_WHAT THE EXERCISE ASKS:_ Please copy the data from its first line up to and including the line with "kita ambil inspirasi", replacing "kisah" with "cerita" and changing nothing else.

[PROVIDED DATA — start]

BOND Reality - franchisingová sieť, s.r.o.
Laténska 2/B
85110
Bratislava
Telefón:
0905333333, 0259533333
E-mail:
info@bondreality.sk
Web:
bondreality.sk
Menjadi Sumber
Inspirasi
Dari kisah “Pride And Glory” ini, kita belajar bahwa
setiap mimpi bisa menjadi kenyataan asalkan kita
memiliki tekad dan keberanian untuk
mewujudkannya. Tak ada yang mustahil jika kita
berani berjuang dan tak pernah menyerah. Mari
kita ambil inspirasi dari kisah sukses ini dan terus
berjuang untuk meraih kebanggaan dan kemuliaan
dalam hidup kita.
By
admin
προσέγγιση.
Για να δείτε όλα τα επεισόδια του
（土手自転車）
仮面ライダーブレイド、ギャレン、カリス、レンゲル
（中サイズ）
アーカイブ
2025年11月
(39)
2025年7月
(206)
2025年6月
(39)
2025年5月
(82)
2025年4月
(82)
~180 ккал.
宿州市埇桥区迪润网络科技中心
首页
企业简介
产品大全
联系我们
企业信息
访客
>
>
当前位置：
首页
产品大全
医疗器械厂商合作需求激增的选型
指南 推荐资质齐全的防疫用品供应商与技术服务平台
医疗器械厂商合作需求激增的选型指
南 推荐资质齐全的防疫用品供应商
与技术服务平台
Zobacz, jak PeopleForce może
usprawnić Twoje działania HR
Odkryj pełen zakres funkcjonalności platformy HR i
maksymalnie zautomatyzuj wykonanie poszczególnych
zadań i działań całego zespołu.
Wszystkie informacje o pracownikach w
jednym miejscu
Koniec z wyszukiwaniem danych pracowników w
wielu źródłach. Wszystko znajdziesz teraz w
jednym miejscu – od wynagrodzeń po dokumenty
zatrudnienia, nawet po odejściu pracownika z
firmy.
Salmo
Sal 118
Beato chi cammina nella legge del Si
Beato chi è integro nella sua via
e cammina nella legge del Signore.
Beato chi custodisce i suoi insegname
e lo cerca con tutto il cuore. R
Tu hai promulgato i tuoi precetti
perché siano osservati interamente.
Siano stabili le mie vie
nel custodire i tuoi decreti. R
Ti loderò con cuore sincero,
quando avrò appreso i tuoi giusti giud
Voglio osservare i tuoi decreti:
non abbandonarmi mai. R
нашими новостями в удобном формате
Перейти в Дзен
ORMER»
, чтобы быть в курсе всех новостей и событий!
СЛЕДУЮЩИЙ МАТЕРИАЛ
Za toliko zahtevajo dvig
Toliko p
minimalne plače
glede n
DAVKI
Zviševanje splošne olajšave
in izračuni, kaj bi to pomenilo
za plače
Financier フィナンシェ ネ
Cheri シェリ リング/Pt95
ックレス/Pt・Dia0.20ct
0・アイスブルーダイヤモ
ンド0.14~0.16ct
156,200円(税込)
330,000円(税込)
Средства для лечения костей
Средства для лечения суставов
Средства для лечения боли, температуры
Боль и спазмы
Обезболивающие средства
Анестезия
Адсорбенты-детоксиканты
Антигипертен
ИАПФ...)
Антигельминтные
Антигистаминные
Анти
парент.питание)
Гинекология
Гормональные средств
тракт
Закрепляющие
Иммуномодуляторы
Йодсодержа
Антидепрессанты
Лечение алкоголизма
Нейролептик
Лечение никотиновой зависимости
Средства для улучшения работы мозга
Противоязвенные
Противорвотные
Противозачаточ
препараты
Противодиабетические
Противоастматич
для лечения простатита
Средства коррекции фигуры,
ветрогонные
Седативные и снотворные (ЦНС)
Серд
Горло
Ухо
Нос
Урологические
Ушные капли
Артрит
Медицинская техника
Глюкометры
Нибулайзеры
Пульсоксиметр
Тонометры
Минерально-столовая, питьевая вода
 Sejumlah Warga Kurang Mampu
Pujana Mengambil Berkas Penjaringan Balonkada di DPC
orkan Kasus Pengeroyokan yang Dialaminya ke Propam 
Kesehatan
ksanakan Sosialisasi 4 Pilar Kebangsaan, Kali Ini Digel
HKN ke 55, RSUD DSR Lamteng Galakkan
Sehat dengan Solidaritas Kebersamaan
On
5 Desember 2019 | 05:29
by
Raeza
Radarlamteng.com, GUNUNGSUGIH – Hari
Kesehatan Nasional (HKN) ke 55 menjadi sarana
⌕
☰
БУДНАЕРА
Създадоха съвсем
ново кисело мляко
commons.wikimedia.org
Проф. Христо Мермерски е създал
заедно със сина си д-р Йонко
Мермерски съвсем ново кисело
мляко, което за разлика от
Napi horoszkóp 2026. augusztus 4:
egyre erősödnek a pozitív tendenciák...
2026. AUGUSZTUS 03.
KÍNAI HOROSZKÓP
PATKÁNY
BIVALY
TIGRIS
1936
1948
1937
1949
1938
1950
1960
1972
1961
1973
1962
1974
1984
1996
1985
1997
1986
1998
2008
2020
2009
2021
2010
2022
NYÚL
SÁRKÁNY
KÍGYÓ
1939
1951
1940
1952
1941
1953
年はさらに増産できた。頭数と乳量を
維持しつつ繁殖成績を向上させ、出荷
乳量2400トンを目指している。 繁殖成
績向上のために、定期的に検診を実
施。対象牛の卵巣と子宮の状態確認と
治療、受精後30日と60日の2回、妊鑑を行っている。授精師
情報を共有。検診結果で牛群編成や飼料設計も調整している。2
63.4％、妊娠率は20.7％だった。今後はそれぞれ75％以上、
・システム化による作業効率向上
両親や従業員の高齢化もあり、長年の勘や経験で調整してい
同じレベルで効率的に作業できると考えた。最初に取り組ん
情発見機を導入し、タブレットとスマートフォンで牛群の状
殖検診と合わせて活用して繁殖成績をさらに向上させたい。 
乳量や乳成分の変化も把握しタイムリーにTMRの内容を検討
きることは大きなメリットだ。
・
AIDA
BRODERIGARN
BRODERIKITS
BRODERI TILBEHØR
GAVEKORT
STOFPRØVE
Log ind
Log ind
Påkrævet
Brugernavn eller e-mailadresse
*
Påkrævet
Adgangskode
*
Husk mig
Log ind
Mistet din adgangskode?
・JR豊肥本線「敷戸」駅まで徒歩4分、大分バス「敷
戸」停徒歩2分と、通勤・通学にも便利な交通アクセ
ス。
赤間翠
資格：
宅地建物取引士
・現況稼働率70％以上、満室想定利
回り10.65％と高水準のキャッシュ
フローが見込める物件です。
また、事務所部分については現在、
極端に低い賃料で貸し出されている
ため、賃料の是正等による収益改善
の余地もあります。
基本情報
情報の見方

[PROVIDED DATA — finish]

_ANSWER BOX:_
BOND Reality - franchisingová sieť, s.r.o.
Laténska 2/B
85110
Bratislava
Telefón:
0905333333, 0259533333
E-mail:
info@bondreality.sk
Web:
bondreality.sk
Menjadi Sumber
Inspirasi
Dari cerita “Pride And Glory” ini, kita belajar bahwa
setiap mimpi bisa menjadi kenyataan asalkan kita
memiliki tekad dan keberanian untuk
mewujudkannya. Tak ada yang mustahil jika kita
berani berjuang dan tak pernah menyerah. Mari
kita ambil inspirasi dari cerita sukses ini dan terus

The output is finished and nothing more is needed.